Moscow could accomplish all of the above in approximately one week’s time. It has air superiority despite what you read. And it is important to remember as well that Moscow has the aircraft -- a combat-ready 964 heavy bombers and fighters as reported by Janes Intelligence Review -- to withstand what losses would occur if this route to invasion is chosen.

If such a series of steps were taken by Moscow, the following would happen:

  1. With the bridges and other transport infrastructure destroyed, no fuel, military equipment, food or goods would move west to east.
  2. Internal military communications would be severely disrupted.
  3. Refugees would be swarming the bridge sites on the eastern side of the river, which would impede movement even more and produce an almost unimaginable humanitarian crisis.
  4. Virtually no military equipment or reinforcements could be moved into the eastern areas in Donbas, Odessa, etc. to reinforce the already stressed Ukrainian defenders.
  5. With the eastern part of the country cut off, after a few weeks what Ukrainian forces left in that region would be forced to surrender.

What I find almost staggering is I could go there, travel around a bit, interview a few people, look at how poorly bridges, road junctions, and railway stations are actually defended, and then figure out that Moscow has decided to prosecute this war with perhaps only 10% of its armed forces’ capability.

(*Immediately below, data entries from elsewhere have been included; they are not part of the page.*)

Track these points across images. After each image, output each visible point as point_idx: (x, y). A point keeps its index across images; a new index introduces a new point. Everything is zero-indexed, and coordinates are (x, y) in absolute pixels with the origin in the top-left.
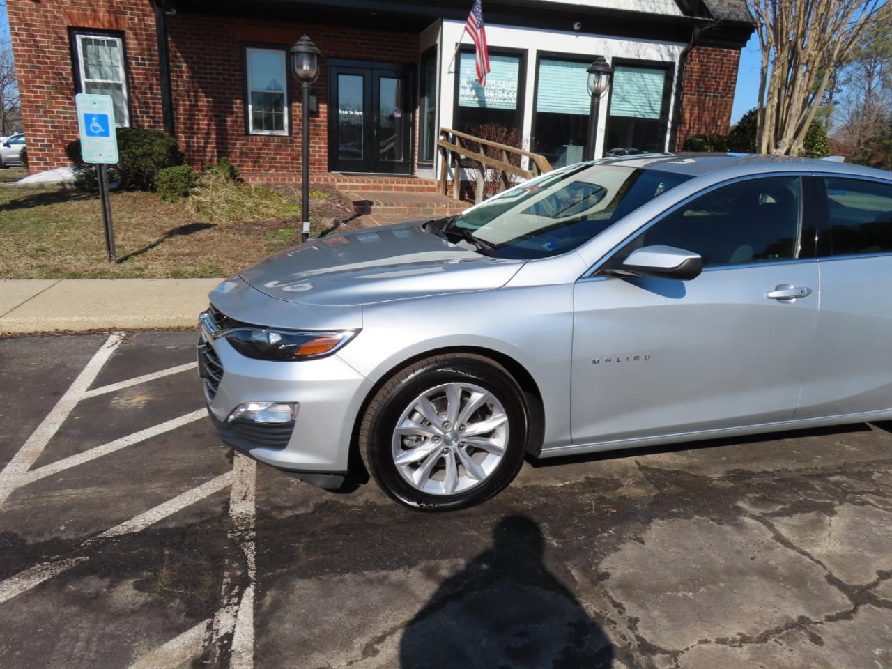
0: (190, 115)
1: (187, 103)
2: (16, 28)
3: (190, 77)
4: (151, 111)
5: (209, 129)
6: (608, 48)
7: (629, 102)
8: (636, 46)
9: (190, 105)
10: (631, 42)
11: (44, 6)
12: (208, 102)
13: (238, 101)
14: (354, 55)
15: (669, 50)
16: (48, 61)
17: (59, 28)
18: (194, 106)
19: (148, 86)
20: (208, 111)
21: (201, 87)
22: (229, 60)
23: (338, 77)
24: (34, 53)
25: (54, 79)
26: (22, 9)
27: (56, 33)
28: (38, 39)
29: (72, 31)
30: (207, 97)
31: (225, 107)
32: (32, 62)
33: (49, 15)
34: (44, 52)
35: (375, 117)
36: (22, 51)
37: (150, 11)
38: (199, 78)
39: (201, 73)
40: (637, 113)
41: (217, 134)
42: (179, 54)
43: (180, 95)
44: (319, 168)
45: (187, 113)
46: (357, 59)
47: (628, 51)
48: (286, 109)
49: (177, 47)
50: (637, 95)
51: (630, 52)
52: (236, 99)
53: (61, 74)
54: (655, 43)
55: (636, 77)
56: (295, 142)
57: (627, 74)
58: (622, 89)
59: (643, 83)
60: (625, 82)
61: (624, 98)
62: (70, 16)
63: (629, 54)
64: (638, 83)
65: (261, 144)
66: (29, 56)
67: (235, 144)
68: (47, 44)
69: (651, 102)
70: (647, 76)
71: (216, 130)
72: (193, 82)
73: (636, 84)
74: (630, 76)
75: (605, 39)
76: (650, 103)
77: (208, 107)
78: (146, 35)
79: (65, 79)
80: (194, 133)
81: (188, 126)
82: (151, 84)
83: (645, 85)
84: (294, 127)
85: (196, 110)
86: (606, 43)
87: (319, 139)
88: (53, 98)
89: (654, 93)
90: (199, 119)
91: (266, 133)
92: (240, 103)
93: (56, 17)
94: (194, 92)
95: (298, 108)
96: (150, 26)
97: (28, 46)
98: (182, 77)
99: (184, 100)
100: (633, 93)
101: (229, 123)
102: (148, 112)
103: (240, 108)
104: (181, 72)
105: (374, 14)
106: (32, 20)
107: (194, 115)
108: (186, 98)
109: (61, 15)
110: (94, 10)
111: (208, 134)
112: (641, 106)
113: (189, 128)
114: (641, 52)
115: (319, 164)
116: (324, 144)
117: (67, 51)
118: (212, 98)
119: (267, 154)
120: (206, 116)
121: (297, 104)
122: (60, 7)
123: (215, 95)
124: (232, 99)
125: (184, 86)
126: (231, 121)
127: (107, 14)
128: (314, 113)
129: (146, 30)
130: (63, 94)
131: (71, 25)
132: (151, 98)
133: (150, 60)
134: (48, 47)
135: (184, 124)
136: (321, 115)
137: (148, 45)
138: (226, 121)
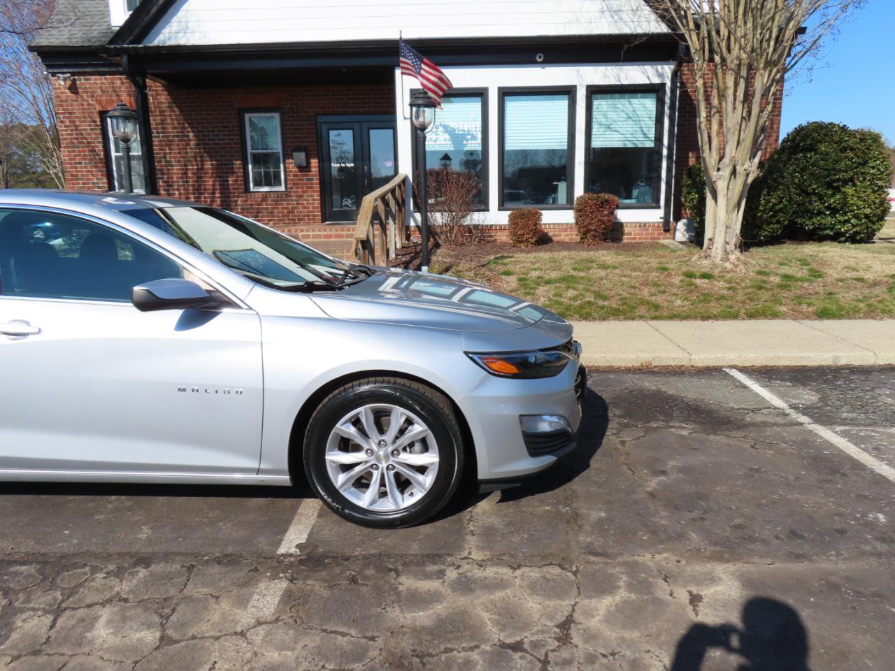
0: (197, 177)
1: (195, 167)
2: (61, 116)
3: (197, 145)
4: (165, 176)
5: (214, 189)
6: (581, 76)
7: (616, 131)
8: (615, 70)
9: (197, 169)
10: (609, 68)
11: (82, 97)
12: (212, 165)
13: (238, 162)
14: (341, 110)
15: (657, 71)
16: (85, 141)
17: (92, 113)
18: (201, 169)
19: (162, 155)
20: (212, 173)
21: (205, 152)
22: (228, 127)
23: (328, 133)
24: (75, 136)
25: (90, 155)
26: (66, 101)
27: (91, 117)
28: (77, 124)
29: (103, 114)
30: (212, 161)
31: (228, 169)
32: (73, 143)
33: (85, 103)
34: (82, 134)
35: (366, 167)
36: (66, 135)
37: (162, 91)
38: (204, 144)
39: (205, 140)
40: (627, 142)
41: (221, 193)
42: (186, 125)
43: (190, 161)
44: (314, 219)
45: (195, 176)
46: (345, 113)
47: (606, 76)
48: (282, 166)
49: (185, 119)
50: (625, 123)
51: (609, 77)
52: (236, 160)
53: (95, 151)
54: (639, 65)
55: (623, 103)
56: (290, 196)
57: (610, 101)
58: (607, 118)
59: (631, 109)
60: (609, 109)
61: (609, 128)
62: (100, 103)
63: (607, 79)
64: (625, 110)
65: (259, 200)
66: (71, 139)
67: (237, 201)
68: (85, 126)
69: (644, 129)
70: (635, 101)
71: (220, 189)
72: (199, 149)
73: (623, 111)
74: (615, 103)
75: (576, 68)
76: (642, 131)
77: (213, 169)
78: (160, 112)
79: (98, 155)
80: (202, 194)
81: (196, 187)
82: (165, 154)
83: (634, 111)
84: (289, 182)
85: (202, 173)
86: (578, 71)
87: (312, 191)
88: (89, 171)
89: (646, 119)
90: (205, 181)
91: (266, 189)
92: (240, 164)
93: (89, 105)
94: (201, 157)
95: (291, 163)
96: (162, 103)
97: (71, 130)
98: (190, 145)
99: (192, 165)
100: (620, 121)
101: (230, 183)
102: (163, 178)
103: (239, 168)
104: (189, 140)
105: (344, 70)
106: (72, 109)
107: (201, 177)
108: (194, 163)
109: (94, 103)
110: (118, 96)
111: (214, 193)
112: (632, 134)
113: (198, 190)
114: (622, 75)
115: (313, 216)
116: (317, 196)
117: (99, 131)
118: (216, 161)
119: (266, 209)
120: (211, 177)
121: (291, 161)
122: (93, 96)
123: (218, 158)
124: (232, 160)
125: (191, 153)
126: (232, 181)
127: (128, 98)
128: (304, 168)
129: (158, 107)
130: (96, 167)
131: (101, 109)
132: (166, 166)
133: (163, 133)
134: (85, 130)
135: (193, 186)
136: (313, 169)
137: (161, 120)
138: (228, 181)
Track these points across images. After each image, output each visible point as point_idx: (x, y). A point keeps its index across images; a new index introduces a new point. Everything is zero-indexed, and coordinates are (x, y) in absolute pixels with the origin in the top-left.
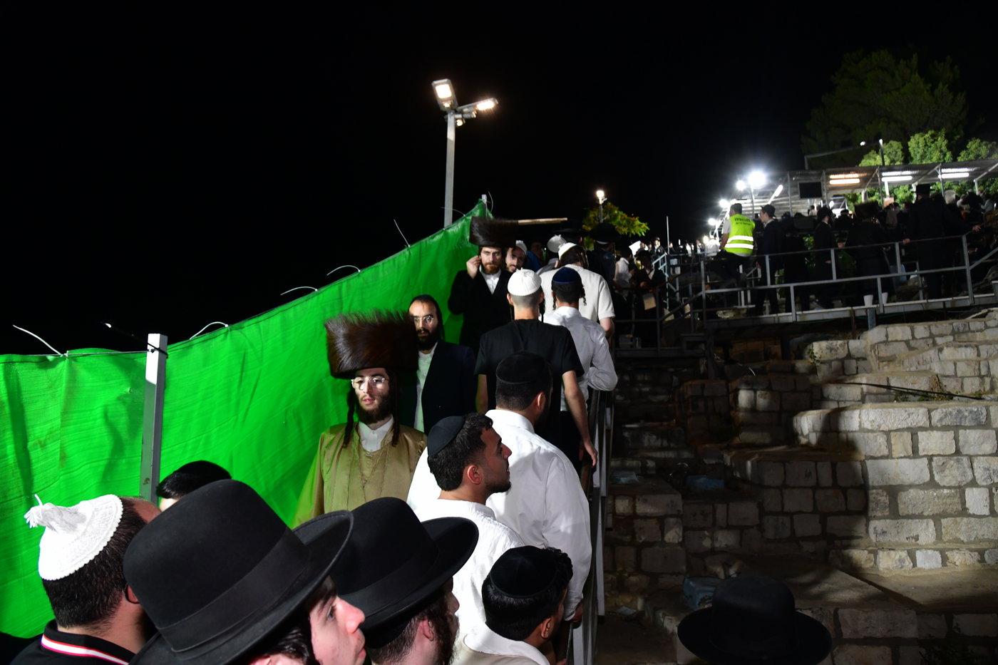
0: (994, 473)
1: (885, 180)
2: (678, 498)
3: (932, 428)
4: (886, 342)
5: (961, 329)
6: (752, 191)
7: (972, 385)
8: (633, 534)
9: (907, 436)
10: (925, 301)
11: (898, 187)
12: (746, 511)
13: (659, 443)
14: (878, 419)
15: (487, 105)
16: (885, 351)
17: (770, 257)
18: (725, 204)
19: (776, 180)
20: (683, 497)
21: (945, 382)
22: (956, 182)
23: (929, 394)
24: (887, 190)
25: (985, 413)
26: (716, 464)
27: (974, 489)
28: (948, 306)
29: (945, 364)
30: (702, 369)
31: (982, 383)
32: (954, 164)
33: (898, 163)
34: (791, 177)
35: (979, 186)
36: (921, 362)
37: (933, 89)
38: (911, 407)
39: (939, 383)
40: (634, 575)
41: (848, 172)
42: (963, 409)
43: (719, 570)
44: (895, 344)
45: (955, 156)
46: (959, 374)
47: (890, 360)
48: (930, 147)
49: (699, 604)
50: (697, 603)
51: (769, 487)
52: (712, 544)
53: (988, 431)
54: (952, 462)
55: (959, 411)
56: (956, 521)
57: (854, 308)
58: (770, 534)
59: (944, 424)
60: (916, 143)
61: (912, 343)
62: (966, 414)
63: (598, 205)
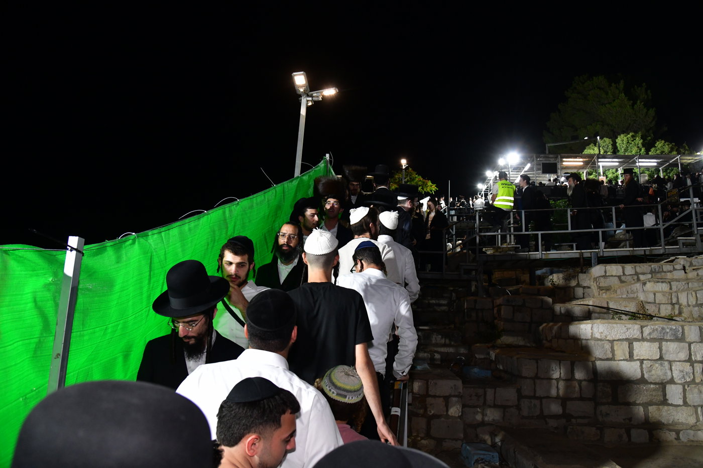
0: (686, 374)
1: (601, 164)
2: (459, 383)
3: (643, 339)
4: (605, 276)
5: (657, 269)
6: (510, 166)
7: (666, 309)
8: (426, 409)
9: (626, 344)
10: (632, 249)
11: (609, 170)
12: (508, 394)
13: (443, 341)
14: (605, 332)
15: (330, 92)
16: (604, 283)
17: (525, 212)
18: (490, 174)
19: (526, 160)
20: (463, 383)
21: (647, 306)
22: (648, 168)
23: (636, 315)
24: (601, 170)
25: (681, 331)
26: (484, 358)
27: (672, 385)
28: (647, 253)
29: (648, 294)
30: (473, 288)
31: (673, 309)
32: (647, 156)
33: (609, 153)
34: (537, 158)
35: (663, 172)
36: (630, 291)
37: (633, 105)
38: (629, 324)
39: (643, 307)
40: (424, 439)
41: (576, 157)
42: (665, 326)
43: (487, 438)
44: (611, 278)
45: (648, 151)
46: (657, 302)
47: (608, 289)
48: (631, 144)
49: (474, 464)
50: (473, 463)
51: (526, 378)
52: (483, 419)
53: (683, 344)
54: (657, 365)
55: (663, 329)
56: (659, 408)
57: (583, 251)
58: (525, 412)
59: (652, 337)
60: (621, 140)
61: (623, 278)
62: (668, 330)
63: (402, 169)
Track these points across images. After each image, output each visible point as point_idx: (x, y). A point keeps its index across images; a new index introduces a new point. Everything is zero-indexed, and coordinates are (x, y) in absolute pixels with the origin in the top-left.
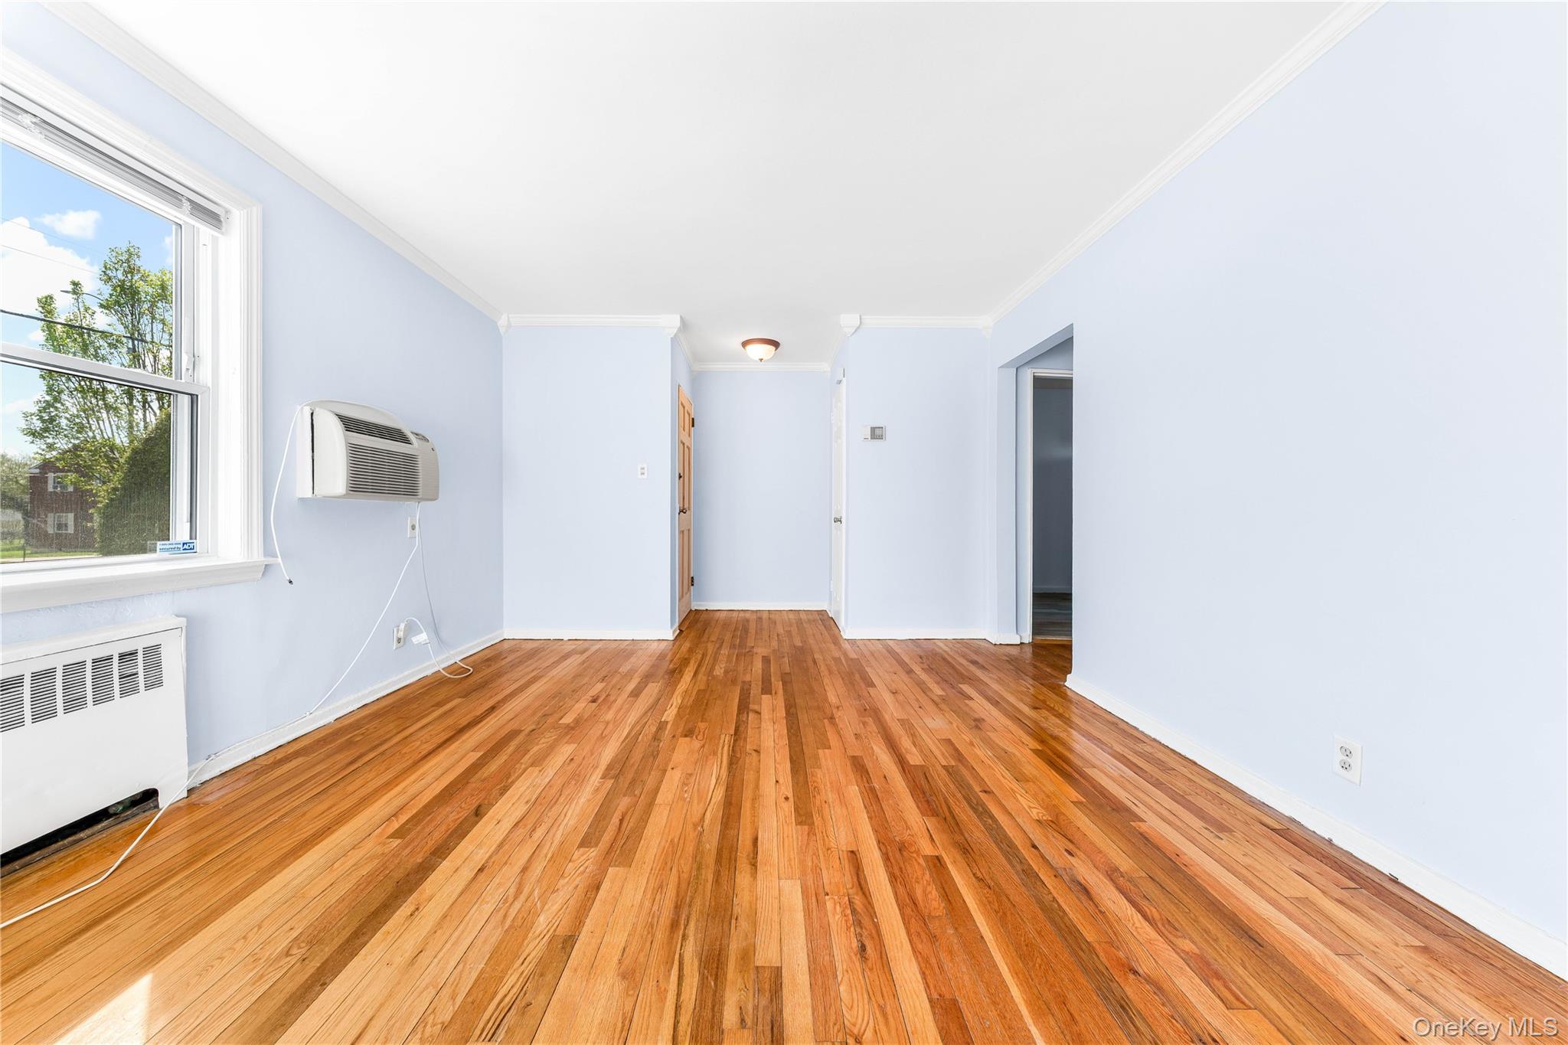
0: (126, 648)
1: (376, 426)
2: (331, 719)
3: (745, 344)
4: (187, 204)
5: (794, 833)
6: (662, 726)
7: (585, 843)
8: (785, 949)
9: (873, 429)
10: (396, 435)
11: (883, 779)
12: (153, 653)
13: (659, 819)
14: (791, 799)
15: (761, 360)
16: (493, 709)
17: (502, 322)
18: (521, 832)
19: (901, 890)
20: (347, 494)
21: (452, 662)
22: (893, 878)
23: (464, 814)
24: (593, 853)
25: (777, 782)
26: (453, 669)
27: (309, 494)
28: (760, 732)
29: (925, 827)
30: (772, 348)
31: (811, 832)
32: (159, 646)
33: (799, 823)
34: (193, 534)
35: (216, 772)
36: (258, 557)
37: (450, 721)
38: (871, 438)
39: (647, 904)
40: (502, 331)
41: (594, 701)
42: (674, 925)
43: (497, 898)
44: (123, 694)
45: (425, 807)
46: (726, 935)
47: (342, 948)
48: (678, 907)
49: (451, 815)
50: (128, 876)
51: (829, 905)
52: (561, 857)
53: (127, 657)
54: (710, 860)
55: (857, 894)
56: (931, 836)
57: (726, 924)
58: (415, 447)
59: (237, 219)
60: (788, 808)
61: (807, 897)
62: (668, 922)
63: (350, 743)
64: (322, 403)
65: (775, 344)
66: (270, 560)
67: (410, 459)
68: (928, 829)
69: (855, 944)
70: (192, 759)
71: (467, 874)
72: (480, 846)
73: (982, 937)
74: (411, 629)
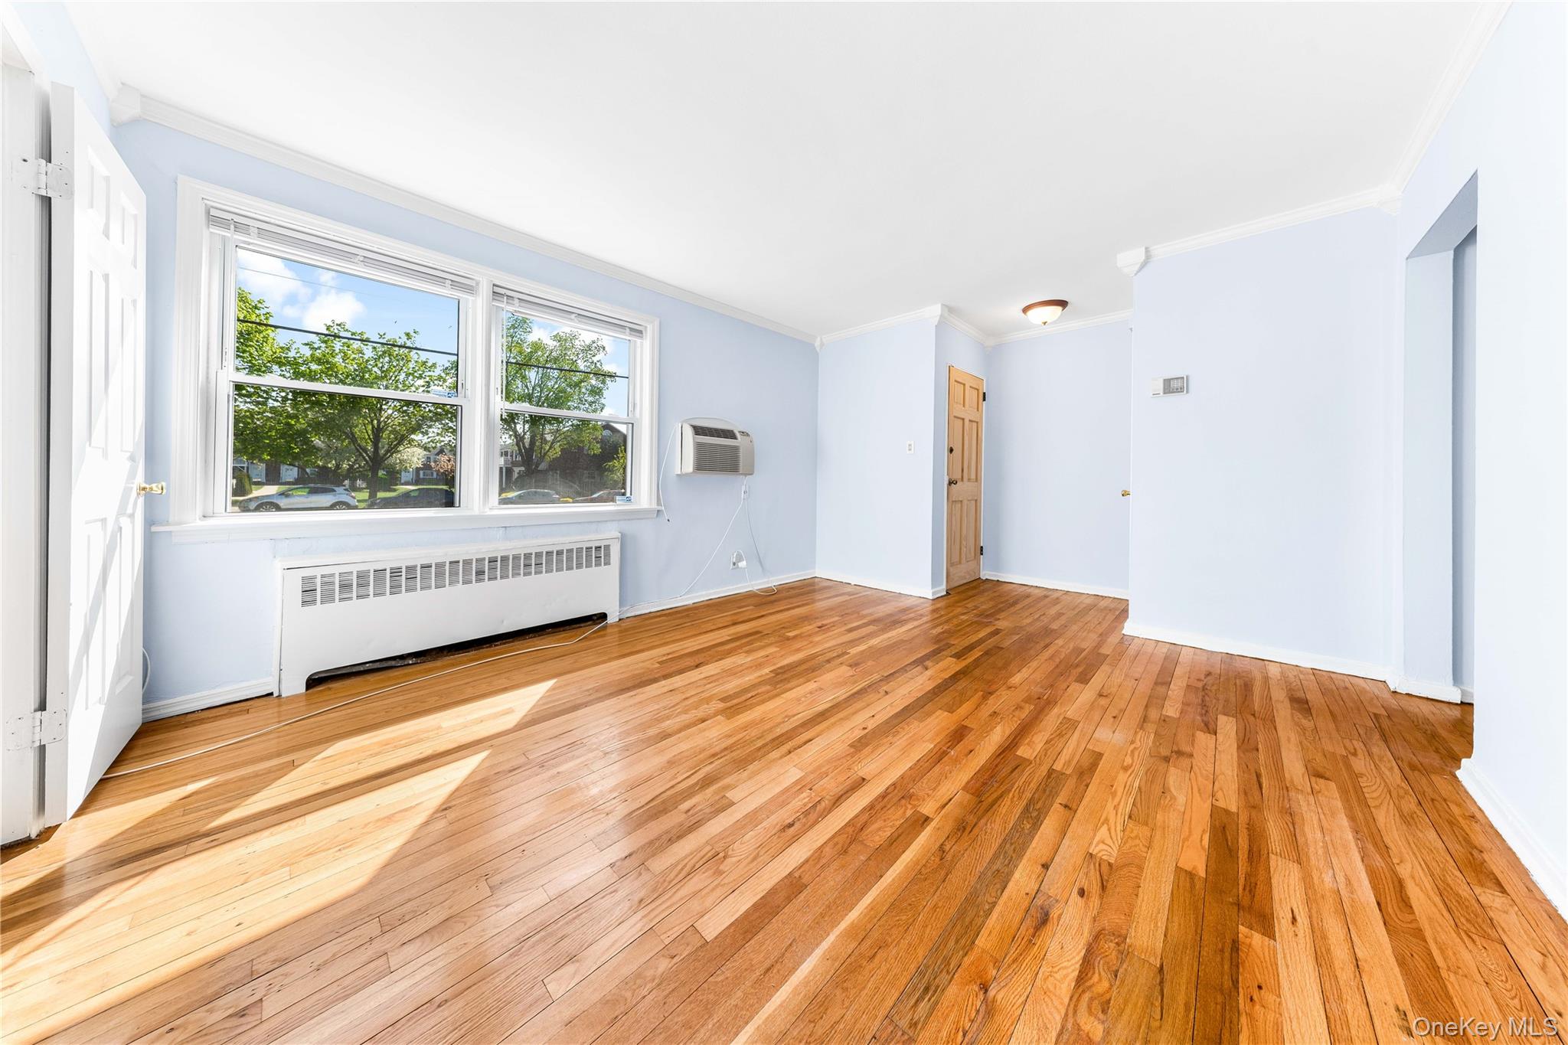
0: (598, 545)
1: (716, 430)
2: (690, 602)
3: (1025, 310)
4: (628, 330)
5: (841, 748)
6: (845, 653)
7: (723, 700)
8: (749, 798)
9: (1167, 382)
10: (729, 434)
11: (967, 751)
12: (607, 547)
13: (770, 705)
14: (866, 731)
15: (1045, 323)
16: (763, 616)
17: (817, 344)
18: (705, 681)
19: (866, 816)
20: (693, 472)
21: (770, 585)
22: (871, 807)
23: (692, 664)
24: (721, 705)
25: (873, 716)
26: (766, 590)
27: (679, 473)
28: (908, 681)
29: (951, 797)
30: (1060, 308)
31: (852, 755)
32: (609, 545)
33: (851, 746)
34: (631, 494)
35: (633, 614)
36: (654, 506)
37: (735, 618)
38: (1164, 393)
39: (715, 740)
40: (818, 349)
41: (819, 627)
42: (714, 755)
43: (664, 705)
44: (596, 565)
45: (682, 655)
46: (730, 774)
47: (606, 696)
48: (726, 749)
49: (689, 662)
50: (581, 644)
51: (804, 795)
52: (708, 700)
53: (598, 548)
54: (769, 737)
55: (830, 801)
56: (947, 804)
57: (737, 769)
58: (740, 441)
59: (651, 330)
60: (858, 733)
61: (797, 783)
62: (714, 752)
63: (688, 616)
64: (686, 421)
65: (1063, 304)
66: (659, 508)
67: (736, 449)
68: (950, 800)
69: (790, 821)
70: (621, 604)
71: (666, 689)
72: (681, 681)
73: (881, 876)
74: (740, 558)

Instead of examining the simple facts of this conflict, analysts and media personalities choose to ignore the obvious and instead become ecstatic over a series of videos of Russian BTR 80s, BMP2s, T72s (and at least one of the new T90s) being blown up in minor engagements with Ukrainian forces.

Moscow does have an end game.

It is in fact accomplishing what appear to be the goals it began with on February 24th.

Russia is fighting exactly the war it wants to fight on an apparently adjustable timetable.

I have no insight into why Moscow is fighting the war this way, but it has up until now decided on not conquering Ukraine, or even making inhabitants suffer to any great extent outside of a few cities.

My best guess is that the holding back of Russian forces is part of an evolving plan so that when the inevitable peace negotiations begin, it will make it easier for both parties to come to terms.

If, however, we begin hearing that train stations, road junctions and electrical stations in the country are being systematically destroyed on a massive scale in rapidly increasing numbers (particularly if the bridges at Kiev, Cherkasy, Dnipro, and Zaporizhzhia are targeted) then that may very well indicate there has been a change of plans by Moscow in terms of goals for this invasion.

My take is everything is being run on a timetable, with some obvious setbacks for Moscow, as the Ukrainians are receiving massive amounts of military equipment from the west and they are putting up the best fight that they can.

But the Russian Federation is not losing this war.

Please do not be fooled into thinking that.